I caught a wind once, coming home, out of nowhere, best wind of that year for me, a cross-tail, and all around me everything went silent except for my tires on the road, except for the snicking of my chain. I sat up high, with my hands on the tops of the bar, and I breathed deep and pedaled and went fast and listened as hard as I could to nothing. Turned a corner and the wind was gone, and when I turned the next corner that should have brought it back, it was still gone.

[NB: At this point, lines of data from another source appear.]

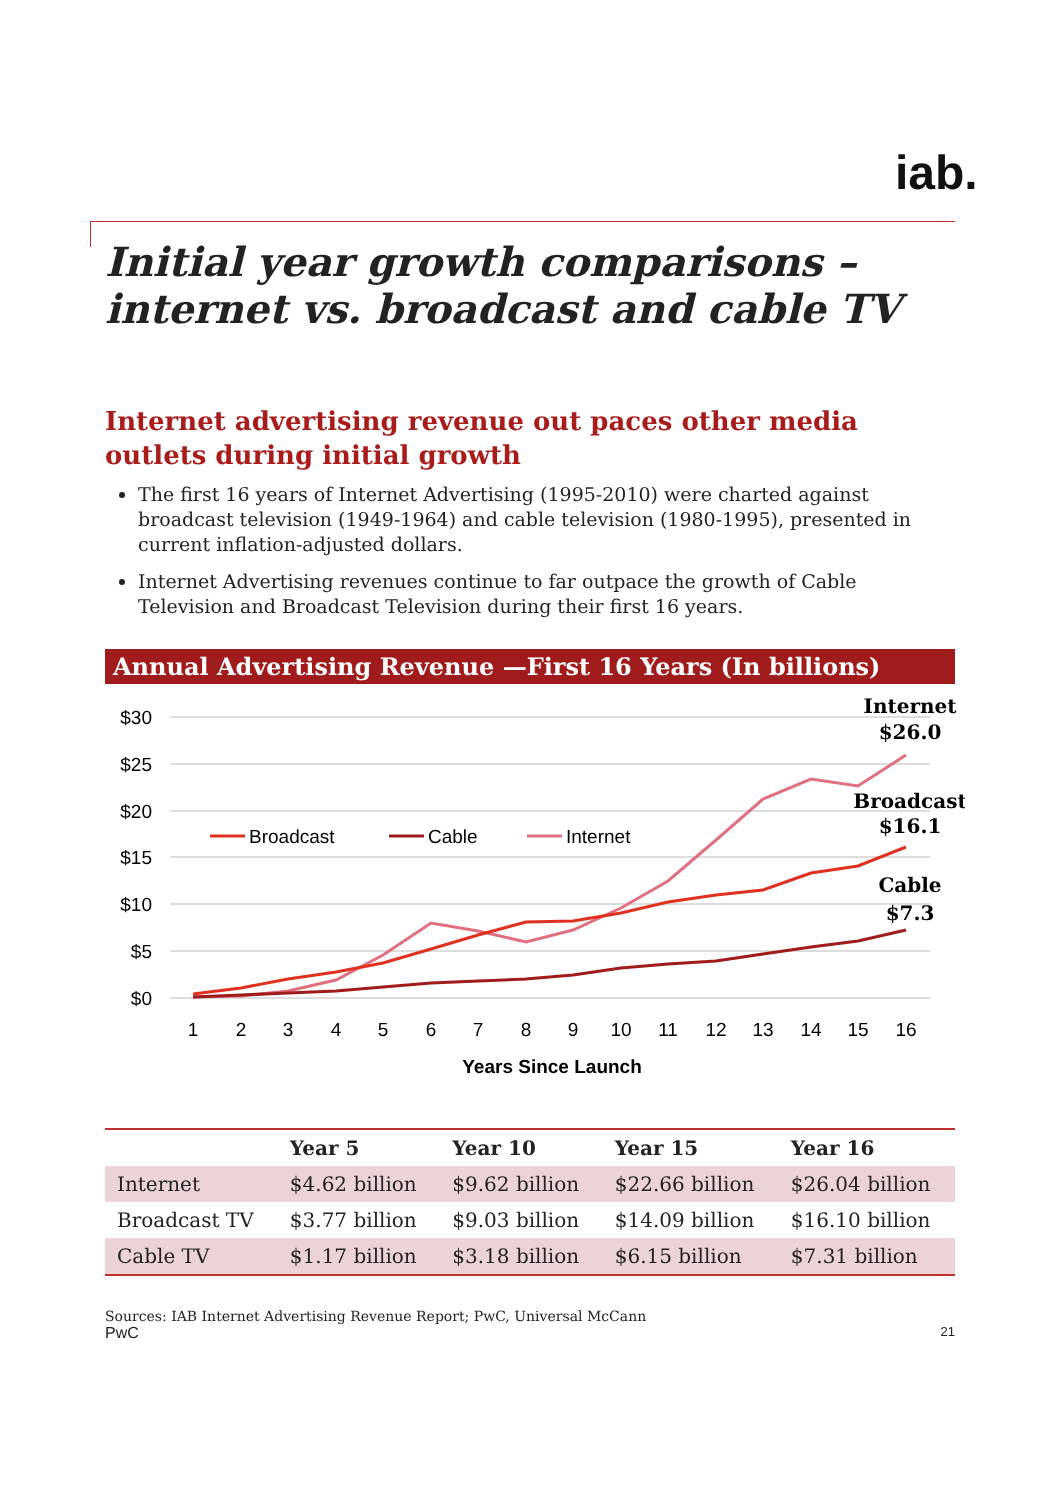iab.
Initial year growth comparisons – internet vs. broadcast and cable TV
Internet advertising revenue out paces other media outlets during initial growth
The first 16 years of Internet Advertising (1995-2010) were charted against broadcast television (1949-1964) and cable television (1980-1995), presented in current inflation-adjusted dollars.
Internet Advertising revenues continue to far outpace the growth of Cable Television and Broadcast Television during their first 16 years.
Annual Advertising Revenue —First 16 Years (In billions)
$30
$25
$20
$15
$10
$5
$0
1
2
3
4
5
6
7
8
9
10
11
12
13
14
15
16
Years Since Launch
Broadcast
Cable
Internet
Internet
$26.0
Broadcast
$16.1
Cable
$7.3
| | Year 5 | Year 10 | Year 15 | Year 16 |
| --- | --- | --- | --- | --- |
| Internet | $4.62 billion | $9.62 billion | $22.66 billion | $26.04 billion |
| Broadcast TV | $3.77 billion | $9.03 billion | $14.09 billion | $16.10 billion |
| Cable TV | $1.17 billion | $3.18 billion | $6.15 billion | $7.31 billion |
Sources: IAB Internet Advertising Revenue Report; PwC, Universal McCann
PwC 21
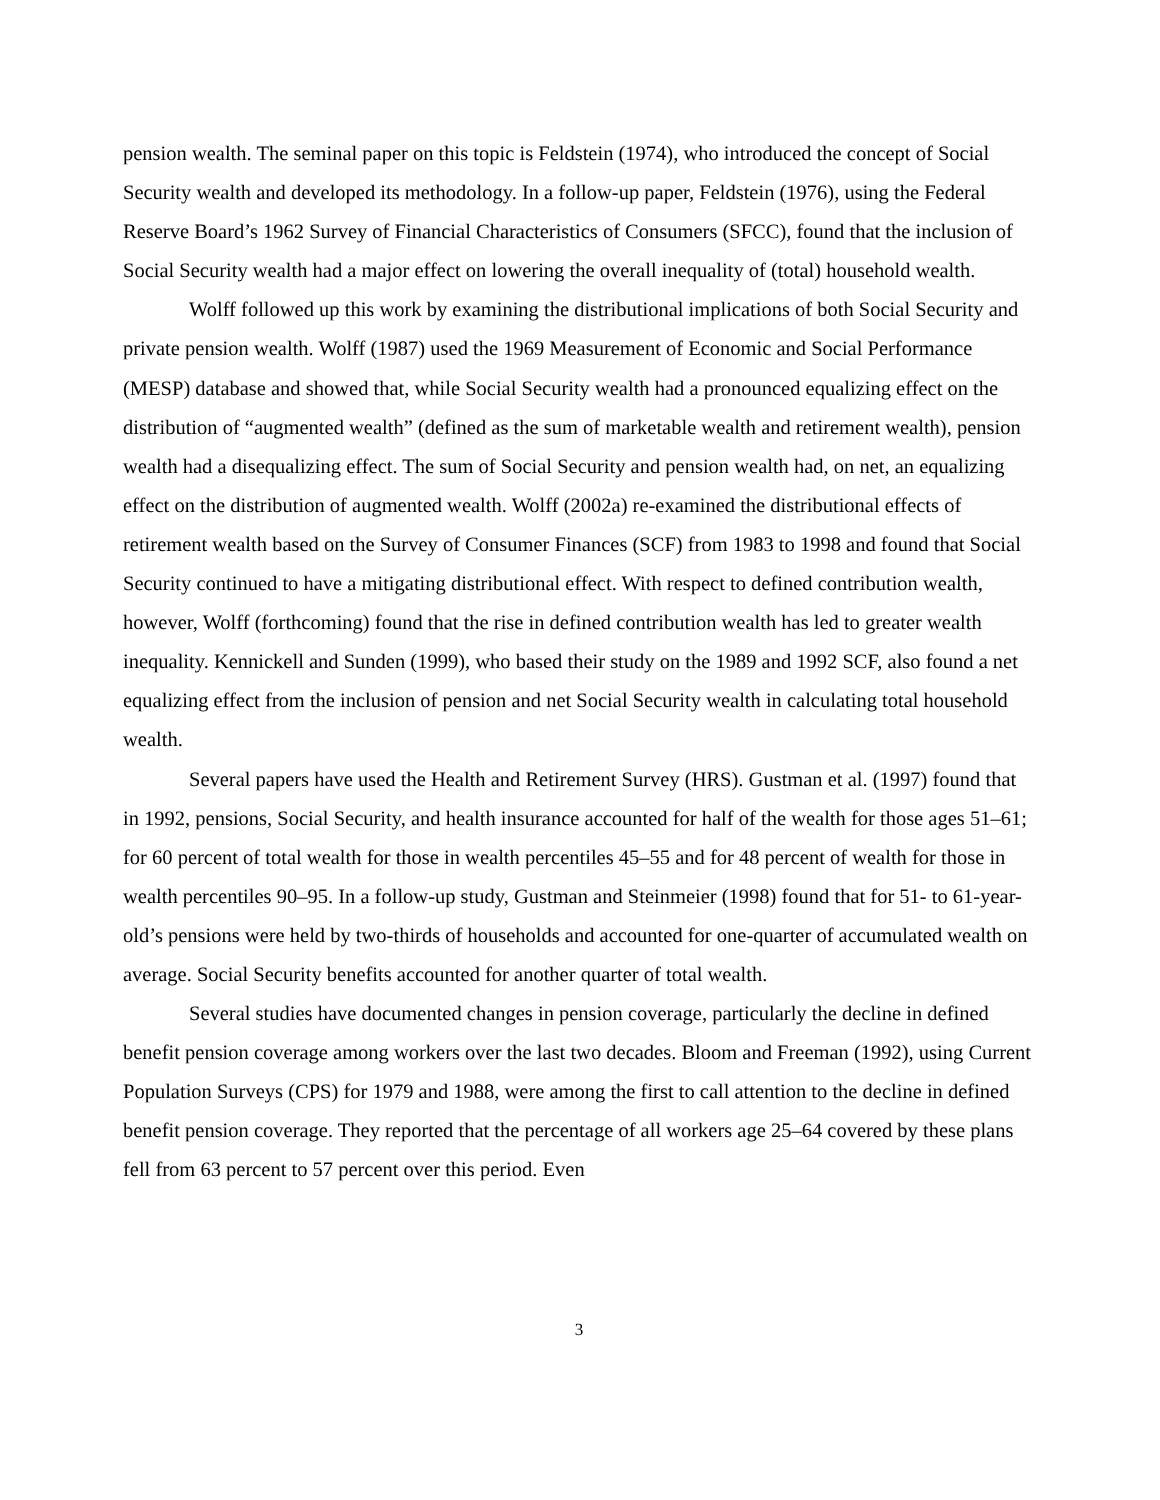pension wealth. The seminal paper on this topic is Feldstein (1974), who introduced the concept of Social Security wealth and developed its methodology. In a follow-up paper, Feldstein (1976), using the Federal Reserve Board’s 1962 Survey of Financial Characteristics of Consumers (SFCC), found that the inclusion of Social Security wealth had a major effect on lowering the overall inequality of (total) household wealth.
Wolff followed up this work by examining the distributional implications of both Social Security and private pension wealth. Wolff (1987) used the 1969 Measurement of Economic and Social Performance (MESP) database and showed that, while Social Security wealth had a pronounced equalizing effect on the distribution of “augmented wealth” (defined as the sum of marketable wealth and retirement wealth), pension wealth had a disequalizing effect. The sum of Social Security and pension wealth had, on net, an equalizing effect on the distribution of augmented wealth. Wolff (2002a) re-examined the distributional effects of retirement wealth based on the Survey of Consumer Finances (SCF) from 1983 to 1998 and found that Social Security continued to have a mitigating distributional effect. With respect to defined contribution wealth, however, Wolff (forthcoming) found that the rise in defined contribution wealth has led to greater wealth inequality. Kennickell and Sunden (1999), who based their study on the 1989 and 1992 SCF, also found a net equalizing effect from the inclusion of pension and net Social Security wealth in calculating total household wealth.
Several papers have used the Health and Retirement Survey (HRS). Gustman et al. (1997) found that in 1992, pensions, Social Security, and health insurance accounted for half of the wealth for those ages 51–61; for 60 percent of total wealth for those in wealth percentiles 45–55 and for 48 percent of wealth for those in wealth percentiles 90–95. In a follow-up study, Gustman and Steinmeier (1998) found that for 51- to 61-year-old’s pensions were held by two-thirds of households and accounted for one-quarter of accumulated wealth on average. Social Security benefits accounted for another quarter of total wealth.
Several studies have documented changes in pension coverage, particularly the decline in defined benefit pension coverage among workers over the last two decades. Bloom and Freeman (1992), using Current Population Surveys (CPS) for 1979 and 1988, were among the first to call attention to the decline in defined benefit pension coverage. They reported that the percentage of all workers age 25–64 covered by these plans fell from 63 percent to 57 percent over this period. Even
3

I was out once at 5 a.m., foggy and sunny and one of those mornings where I might have been the last cyclist on earth, or the first, or the only ever, and just past the little old cemetery that sits down in a pocket of land that follows the sweep of the singing creek a few valleys away from mine, I looked to the left and saw across a tattered cornfield a big black silhouette of a dog that seemed so feral but so somehow human too that it sent a shiver into my heart, and I stopped pedaling, and I coasted and looked at the dog, and it stood up on its hind legs and watched me pass and I watched it watch me until enough fog came between us that we each vanished for the other. I have never seen such a creature again, never will, anymore than I will ever find that same wind. I rode with Eddy Merckx once, when he was old and just a little fat, but he can never not be Eddy Merckx, and he had his team with him, his boys, the ones who’d ridden his best years with him, Jos Spruyt, and Italo Ziloli, and Jos Huysmans and the rest, and they rode surrounding him and bumping up against him and laughing with him and telling stories with such ease that a little piece of my heart broke because I’d had a chance to see even this shadow of such a thing. I made a jump once in a race, the kind of jump I see real racers make but this time it was mine and I was not witnessing but creating, just this once, and I finished third in a sprint behind two German six-day racers, and afterward my friends all looked at me a little different, and I had known for some time then that there were dogs that could stand up and take a hard look at us, right into us, even if only once, but, still, we can shiver at such things, our hearts can break, we can listen as hard as we can to nothing, and it all vanishes. But it’s okay. We had it. We had it once. We had the Landlords. We had them. Or maybe they had us. Just that one time.